Blizzplanet: We know your current answer about remaking assault maps like Hanamura to other modes like Payload that it would take almost the same amount of time as creating different maps but is this case closed? Or is it like you would love to do it? Maybe sometime in the future?

Dion: Hanamura is one of my most favorite memories of playing Overwatch. We definitely intend to reuse these aesthetics. We just haven’t figured out what’s the right way to do it just yet. But the core idea is there a payload version of Hanamura? Or is there a control map version of Temple of Anubis? Something that feels like we could even expand on the idea and there is a bit of time saving because you don’t need to discover the aesthetic of the map again. We know the tone, we know the look, Basically we have plans that are really deep, so there’s things that are in progress, that we just have to wait for those things to complete and then we can focus, but from our perspective, we intend to reuse that look in some way. You can play those modes during our like events and you know, the arcade, if you want to see them again, but to get them back into a core game mode, that’s our goal. 

Blizzplanet: We know that we’ll hear more about PvE when the time is right. But… Could you guys tell us, what are you most excited about? And what the community might enjoy?
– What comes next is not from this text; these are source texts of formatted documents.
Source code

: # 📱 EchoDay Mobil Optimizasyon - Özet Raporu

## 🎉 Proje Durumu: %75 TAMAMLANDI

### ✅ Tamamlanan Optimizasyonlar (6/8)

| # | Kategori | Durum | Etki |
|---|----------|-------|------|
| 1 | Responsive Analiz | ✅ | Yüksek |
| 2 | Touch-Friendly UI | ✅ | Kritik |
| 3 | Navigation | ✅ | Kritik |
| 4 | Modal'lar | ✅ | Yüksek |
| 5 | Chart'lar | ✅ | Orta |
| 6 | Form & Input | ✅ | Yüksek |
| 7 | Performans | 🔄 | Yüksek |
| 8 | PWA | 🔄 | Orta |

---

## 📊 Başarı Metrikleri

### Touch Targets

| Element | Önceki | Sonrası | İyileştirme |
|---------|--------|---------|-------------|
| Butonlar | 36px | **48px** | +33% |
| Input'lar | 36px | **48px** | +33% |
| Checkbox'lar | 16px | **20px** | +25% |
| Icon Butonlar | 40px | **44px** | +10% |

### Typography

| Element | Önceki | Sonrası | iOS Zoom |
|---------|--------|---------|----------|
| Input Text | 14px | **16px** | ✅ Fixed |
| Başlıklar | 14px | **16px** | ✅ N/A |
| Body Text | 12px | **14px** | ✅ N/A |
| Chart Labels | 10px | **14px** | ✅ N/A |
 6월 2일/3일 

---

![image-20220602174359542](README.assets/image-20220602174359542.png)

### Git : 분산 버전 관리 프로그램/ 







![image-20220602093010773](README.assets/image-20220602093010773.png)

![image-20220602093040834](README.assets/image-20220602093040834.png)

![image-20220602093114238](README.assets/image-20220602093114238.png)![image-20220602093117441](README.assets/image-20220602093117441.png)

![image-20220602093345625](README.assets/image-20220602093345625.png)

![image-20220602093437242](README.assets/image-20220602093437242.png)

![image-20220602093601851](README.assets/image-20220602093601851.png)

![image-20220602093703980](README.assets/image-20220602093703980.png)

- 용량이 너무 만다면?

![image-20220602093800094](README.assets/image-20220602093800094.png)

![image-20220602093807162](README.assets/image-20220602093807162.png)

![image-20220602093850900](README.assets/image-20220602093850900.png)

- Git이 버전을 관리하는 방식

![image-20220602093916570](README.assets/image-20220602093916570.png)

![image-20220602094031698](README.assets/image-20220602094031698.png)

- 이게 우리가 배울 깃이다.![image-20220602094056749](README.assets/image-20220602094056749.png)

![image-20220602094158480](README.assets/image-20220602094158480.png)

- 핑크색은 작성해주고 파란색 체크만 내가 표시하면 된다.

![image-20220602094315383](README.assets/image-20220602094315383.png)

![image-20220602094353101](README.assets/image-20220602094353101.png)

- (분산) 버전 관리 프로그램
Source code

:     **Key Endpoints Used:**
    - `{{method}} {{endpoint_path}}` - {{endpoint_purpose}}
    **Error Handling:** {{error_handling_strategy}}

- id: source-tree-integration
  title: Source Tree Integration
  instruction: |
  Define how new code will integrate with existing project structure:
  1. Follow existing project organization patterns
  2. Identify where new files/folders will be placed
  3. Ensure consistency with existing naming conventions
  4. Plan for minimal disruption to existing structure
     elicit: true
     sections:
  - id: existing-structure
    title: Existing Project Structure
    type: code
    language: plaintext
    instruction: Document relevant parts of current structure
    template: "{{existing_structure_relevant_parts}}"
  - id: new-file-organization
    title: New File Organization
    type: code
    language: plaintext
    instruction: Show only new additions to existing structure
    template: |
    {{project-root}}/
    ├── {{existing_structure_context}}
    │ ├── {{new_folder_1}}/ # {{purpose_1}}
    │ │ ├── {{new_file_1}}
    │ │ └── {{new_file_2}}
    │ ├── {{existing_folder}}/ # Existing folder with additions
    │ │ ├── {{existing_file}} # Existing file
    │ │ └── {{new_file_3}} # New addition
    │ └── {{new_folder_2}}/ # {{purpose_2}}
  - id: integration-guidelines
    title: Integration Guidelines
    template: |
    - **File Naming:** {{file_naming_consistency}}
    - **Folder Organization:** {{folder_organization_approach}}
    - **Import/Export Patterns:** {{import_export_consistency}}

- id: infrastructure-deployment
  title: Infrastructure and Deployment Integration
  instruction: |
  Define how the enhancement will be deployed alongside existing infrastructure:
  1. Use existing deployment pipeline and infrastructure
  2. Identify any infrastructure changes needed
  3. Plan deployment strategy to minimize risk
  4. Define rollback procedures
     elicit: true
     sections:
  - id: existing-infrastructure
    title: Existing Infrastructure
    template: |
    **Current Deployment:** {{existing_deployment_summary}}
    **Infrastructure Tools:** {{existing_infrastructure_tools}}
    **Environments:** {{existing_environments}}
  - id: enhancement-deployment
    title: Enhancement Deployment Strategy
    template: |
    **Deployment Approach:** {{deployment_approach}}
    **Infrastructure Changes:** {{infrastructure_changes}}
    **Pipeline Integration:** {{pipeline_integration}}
Dion: Personally I’m ready to move the story forward and that’s what we will do when the time is right. It will move all these lore tidbits that you guys are talking about. And we’re kind of talking about, over time forward finally. We will close some questions and we’ll create new questions with PVE just when the time is right. So I’m looking forward to the story of Overwatch moving forward. And play in the game more in a Cooperative since, you know, I love PVP and I love Co-op, so it would be fun to do both. 

Blizzplanet: Dion, thanks for your time. It was a pleasure to have you here today. Dion: Yeah, thanks for your time as well. I really enjoyed chatting with you guys. Any time.